En ce qui concerne la décision portant interdiction de retour sur le territoire français d’un an :
7. En unique lieu, il ressort des pièces du dossier que M. A, qui soutient être présent sur le territoire français depuis 2022, ne justifie d’aucune circonstance exceptionnelle s’opposant à une interdiction de retour sur le territoire français. En outre, au regard notamment du caractère récent de son entrée sur le territoire français et faute de liens établis en France, les premiers juges étaient fondés à estimer que la durée de la décision en cause n’est pas disproportionnée.

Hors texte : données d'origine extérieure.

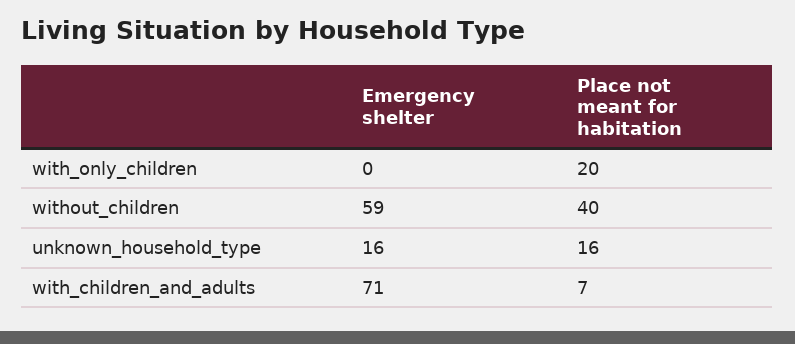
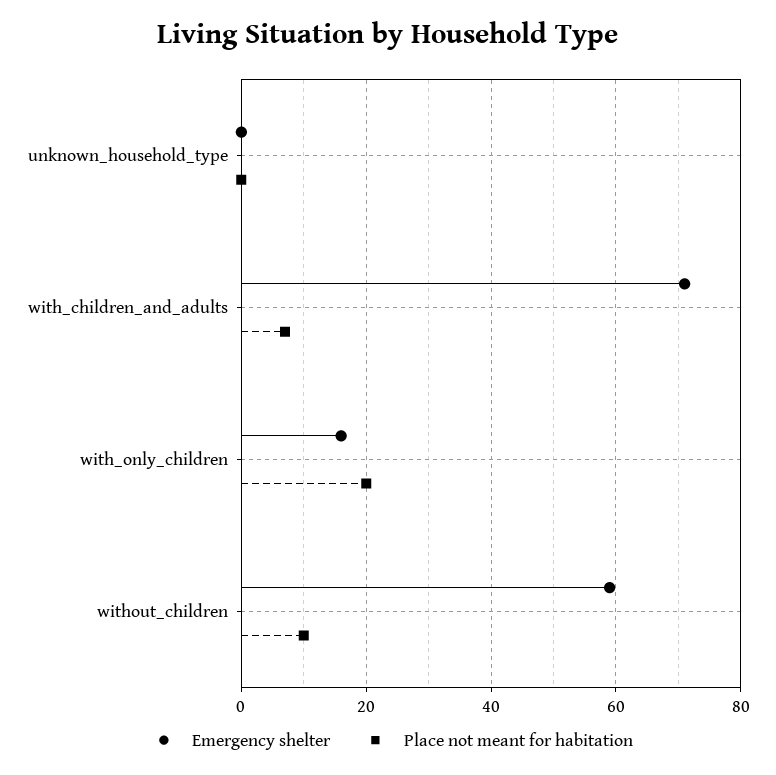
  {
    "Emergency shelter": {
-     "with_only_children": 0,
+     "with_only_children": 15,
      "without_children": 59,
-     "unknown_household_type": 16,
+     "unknown_household_type": 0,
      "with_children_and_adults": 71
    },
    "Place not meant for habitation": {
      "with_only_children": 20,
-     "without_children": 40,
+     "without_children": 10,
-     "unknown_household_type": 16,
+     "unknown_household_type": 0,
      "with_children_and_adults": 7
    }
  }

En ce qui concerne la décision portant signalement aux fins de non-admission dans le système d’information Schengen :
8. En dernier lieu, dès lors que la décision examinée ci-dessus n’est pas irrégulière, le moyen tiré de l’illégalité de celle portant signalement aux fins de non-admission dans le système d’information Schengen doit être écarté par voie de conséquence.
9. Il résulte de tout ce qui précède que la requête de M. A, en ce qu’elle tend à l’annulation du jugement du 14 septembre 2023 et de l’arrêté du 27 juin 2023, est manifestement dépourvue de fondement au sens des dispositions précitées de l’article R. 222-1 du code de justice administrative. Elle doit donc être rejetée dans l’ensemble de ses conclusions, y compris celles aux fins d’injonction et celles relatives aux frais de l’instance.
O R D O N N E :
Article 1er : La requête de M. A est rejetée.
Article 2 : La présente ordonnance sera notifiée à M. B A.
Copie en sera adressée au préfet de la Haute-Loire.
Fait à Paris, le 22 mars 2024
Le président-assesseur de la 9ème chambre,
J-E. SOYEZ
La République mande et ordonne au ministre de l’intérieur et des outre-mer en ce qui le concerne ou à tous commissaires de justice à ce requis en ce qui concerne les voies de droit commun contre les parties privées, de pourvoir à l’exécution de la présente décision.